İptidai dinlerde açık şekilde bir iyilik-kötülük ayırımı yapılmamakla birlikte bu dinlerin kozmos telakkilerinde varlık ve olguların iyi bir öze sahip olduğu kanaati hâkimdir. Buna karşılık Zerdüştîlik ve onun etkisinde gelişen Maniheizm, Mezdekiyye gibi dinlerde hayır-şer düalizminin açıkça hâkim olduğu görülmektedir. Yine Budizm ve Hinduizm’de gnostik felsefeye


has bir iyilik-kötülük ayırımı yapılmıştır. Ancak kötümser bir dünya görüşünü benimseyen bu dinlerde yine de iyiliğin kötülüğe üstün olduğu veya olması gerektiği şeklinde özetlenebilecek bir iyimser varlık ve ahlâk öğretisi geliştirilmiştir. Zerdüştîlik’te Ahura Mazda’nın başarısı, Budizm ve Hinduizm’de karma yasası bu iyimser felsefeye dayanır.

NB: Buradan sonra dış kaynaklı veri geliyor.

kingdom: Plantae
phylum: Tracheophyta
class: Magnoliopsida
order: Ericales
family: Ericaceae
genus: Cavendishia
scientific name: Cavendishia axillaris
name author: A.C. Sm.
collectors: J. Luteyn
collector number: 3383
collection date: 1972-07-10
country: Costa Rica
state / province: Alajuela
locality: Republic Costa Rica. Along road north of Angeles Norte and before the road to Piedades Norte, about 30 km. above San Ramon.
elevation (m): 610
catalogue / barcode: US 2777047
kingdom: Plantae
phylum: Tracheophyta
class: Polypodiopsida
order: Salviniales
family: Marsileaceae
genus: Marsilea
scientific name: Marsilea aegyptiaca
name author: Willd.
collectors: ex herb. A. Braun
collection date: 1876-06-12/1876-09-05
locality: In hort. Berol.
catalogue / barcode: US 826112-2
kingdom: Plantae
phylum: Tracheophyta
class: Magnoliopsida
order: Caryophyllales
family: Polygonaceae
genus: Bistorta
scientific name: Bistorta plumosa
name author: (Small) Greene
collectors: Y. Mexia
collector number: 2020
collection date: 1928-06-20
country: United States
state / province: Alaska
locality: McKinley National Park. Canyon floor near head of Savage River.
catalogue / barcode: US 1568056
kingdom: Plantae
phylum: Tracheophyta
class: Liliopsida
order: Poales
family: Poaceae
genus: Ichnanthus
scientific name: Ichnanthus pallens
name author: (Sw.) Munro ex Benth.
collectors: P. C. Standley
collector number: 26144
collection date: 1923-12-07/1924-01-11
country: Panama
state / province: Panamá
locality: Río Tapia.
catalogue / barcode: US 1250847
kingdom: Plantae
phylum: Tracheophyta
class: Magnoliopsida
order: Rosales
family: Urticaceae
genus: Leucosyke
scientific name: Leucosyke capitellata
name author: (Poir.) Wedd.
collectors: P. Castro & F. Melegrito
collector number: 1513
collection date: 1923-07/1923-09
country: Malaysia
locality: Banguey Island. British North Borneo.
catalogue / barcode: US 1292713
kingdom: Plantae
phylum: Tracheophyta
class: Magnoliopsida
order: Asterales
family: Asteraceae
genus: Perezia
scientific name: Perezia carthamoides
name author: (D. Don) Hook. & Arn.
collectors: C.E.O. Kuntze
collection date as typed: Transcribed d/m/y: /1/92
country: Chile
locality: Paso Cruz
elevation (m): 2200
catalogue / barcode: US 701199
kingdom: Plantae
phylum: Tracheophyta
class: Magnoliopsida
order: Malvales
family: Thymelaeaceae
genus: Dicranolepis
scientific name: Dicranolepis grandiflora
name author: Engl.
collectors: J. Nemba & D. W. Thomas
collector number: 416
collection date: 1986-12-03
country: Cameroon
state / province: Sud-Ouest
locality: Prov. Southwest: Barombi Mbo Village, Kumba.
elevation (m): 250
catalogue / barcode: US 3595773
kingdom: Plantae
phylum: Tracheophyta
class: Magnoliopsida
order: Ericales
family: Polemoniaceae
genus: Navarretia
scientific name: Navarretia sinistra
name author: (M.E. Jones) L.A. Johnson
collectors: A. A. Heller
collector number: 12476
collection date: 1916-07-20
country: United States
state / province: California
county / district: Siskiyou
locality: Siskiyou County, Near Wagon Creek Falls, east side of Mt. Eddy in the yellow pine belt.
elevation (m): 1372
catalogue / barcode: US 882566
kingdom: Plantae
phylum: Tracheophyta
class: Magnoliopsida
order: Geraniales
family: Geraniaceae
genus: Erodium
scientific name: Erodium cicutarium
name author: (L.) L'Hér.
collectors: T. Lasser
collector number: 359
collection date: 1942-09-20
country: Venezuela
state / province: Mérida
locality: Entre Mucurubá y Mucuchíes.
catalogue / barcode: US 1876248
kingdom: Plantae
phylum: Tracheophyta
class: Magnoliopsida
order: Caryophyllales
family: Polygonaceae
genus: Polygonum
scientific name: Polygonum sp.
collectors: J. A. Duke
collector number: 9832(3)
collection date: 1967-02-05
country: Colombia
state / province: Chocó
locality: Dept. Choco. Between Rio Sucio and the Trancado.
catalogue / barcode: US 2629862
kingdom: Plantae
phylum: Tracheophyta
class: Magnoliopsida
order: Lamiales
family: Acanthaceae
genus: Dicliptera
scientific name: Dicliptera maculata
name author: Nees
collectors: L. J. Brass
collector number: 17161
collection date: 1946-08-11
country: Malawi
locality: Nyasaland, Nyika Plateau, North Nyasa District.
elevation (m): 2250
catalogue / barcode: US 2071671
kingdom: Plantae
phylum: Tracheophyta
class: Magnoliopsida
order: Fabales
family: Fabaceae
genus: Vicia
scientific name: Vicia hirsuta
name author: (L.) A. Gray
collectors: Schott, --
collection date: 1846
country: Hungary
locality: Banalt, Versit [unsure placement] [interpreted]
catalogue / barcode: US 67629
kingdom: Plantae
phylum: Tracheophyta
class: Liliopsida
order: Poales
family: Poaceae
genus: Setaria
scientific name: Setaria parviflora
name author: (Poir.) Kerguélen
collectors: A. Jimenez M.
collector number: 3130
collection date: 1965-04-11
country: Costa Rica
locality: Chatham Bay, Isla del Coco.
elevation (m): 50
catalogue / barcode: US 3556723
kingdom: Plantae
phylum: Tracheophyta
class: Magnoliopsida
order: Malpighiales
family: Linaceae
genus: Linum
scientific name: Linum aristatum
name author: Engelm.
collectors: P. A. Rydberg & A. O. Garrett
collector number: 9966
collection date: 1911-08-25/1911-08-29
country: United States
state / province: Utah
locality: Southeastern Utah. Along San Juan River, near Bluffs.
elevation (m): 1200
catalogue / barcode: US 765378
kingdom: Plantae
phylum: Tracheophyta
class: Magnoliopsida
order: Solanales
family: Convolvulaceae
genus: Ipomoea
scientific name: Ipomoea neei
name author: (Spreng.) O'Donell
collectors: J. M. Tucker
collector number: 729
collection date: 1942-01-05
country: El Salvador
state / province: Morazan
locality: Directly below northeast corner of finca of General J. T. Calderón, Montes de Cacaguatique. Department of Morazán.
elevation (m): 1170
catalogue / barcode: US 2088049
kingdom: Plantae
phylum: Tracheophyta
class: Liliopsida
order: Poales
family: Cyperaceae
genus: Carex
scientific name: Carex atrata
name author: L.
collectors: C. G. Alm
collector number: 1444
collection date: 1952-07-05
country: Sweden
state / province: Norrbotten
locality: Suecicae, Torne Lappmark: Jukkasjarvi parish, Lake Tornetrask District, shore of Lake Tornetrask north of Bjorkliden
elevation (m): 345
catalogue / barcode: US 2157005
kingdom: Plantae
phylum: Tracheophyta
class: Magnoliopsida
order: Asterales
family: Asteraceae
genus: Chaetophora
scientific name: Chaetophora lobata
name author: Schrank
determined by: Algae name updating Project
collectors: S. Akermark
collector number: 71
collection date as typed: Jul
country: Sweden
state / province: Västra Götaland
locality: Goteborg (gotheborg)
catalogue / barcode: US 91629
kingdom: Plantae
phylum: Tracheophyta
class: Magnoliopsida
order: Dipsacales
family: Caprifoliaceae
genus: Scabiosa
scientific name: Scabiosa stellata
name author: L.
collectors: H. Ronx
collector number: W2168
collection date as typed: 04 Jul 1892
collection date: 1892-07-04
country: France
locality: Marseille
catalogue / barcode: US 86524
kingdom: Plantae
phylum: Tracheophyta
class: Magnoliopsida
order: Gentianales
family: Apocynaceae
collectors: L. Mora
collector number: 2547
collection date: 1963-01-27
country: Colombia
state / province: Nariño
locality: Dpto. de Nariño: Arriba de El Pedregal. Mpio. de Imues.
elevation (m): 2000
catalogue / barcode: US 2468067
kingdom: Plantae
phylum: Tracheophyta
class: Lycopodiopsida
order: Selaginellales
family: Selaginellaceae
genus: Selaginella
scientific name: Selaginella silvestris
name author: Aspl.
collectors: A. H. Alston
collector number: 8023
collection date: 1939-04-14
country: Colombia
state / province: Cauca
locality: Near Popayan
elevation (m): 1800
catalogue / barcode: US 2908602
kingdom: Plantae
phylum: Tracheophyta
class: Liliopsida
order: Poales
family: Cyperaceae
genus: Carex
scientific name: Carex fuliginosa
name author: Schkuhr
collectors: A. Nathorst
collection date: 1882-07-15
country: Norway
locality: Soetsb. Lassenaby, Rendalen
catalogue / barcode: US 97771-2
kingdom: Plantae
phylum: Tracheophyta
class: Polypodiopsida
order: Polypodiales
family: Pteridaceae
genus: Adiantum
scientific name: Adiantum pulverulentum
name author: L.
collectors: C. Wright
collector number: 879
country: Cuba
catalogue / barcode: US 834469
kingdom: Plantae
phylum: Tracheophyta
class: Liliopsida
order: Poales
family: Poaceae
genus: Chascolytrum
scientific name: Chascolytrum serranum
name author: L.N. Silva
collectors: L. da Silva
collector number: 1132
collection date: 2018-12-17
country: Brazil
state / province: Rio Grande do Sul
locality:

Teolojik ve felsefî açıdan iyi ve kötünün varlığı ve bunların birbiriyle ilişkisi, iyimserlik düşüncesinin teolojik dayanağı olan Tanrı’nın âdil oluşu (teodise) fikrinin ahlâkî ve içtimaî hayat üzerindeki rolü gibi problemler Yahudilik’te ağırlıklı bir yere sahiptir. Hemen bütün yahudi literatüründe ilke olarak Tanrı’nın iyi olduğu ve iyi olanı yarattığı, dolayısıyla evrende ve insan hayatında iyiliğin kötülüğe hâkim bulunduğu fikri benimsenmiştir. Buna göre iyilik aslî, kötülük ârızîdir; kötülüğün var olmasının sebebi Tanrı’nın insanları sınamak istemesidir. Aynı iyimser düşünceler, Ahd-i Atîk’i kutsal kitap olarak benimseyen Hıristiyanlık’ta da mevcuttur. Ayrıca Ahd-i Cedîd’de iyi ve kötü kavramları Tanrı’nın izzeti ve rahmeti doktriniyle birleştirilmiş, Rûhulkudüs’ün inâyetiyle iyilik yapan herkesin bu izzet ve rahmete nâil olacağı müjdelenmiştir (Matta, 5/3, 12; 6/4). Hıristiyanlık’ta Âdem’in işlediği aslî günah yüzünden bütün insanlığın kirlendiği ileri sürülmüşse de bu kötümser anlayış mesîh inancıyla aşılmak istenmiş, sonuçta hetorodoks ve gnostik akımlar dışındaki Hıristiyanlık’ta açık bir hayırşer düalizmi gelişmemiştir.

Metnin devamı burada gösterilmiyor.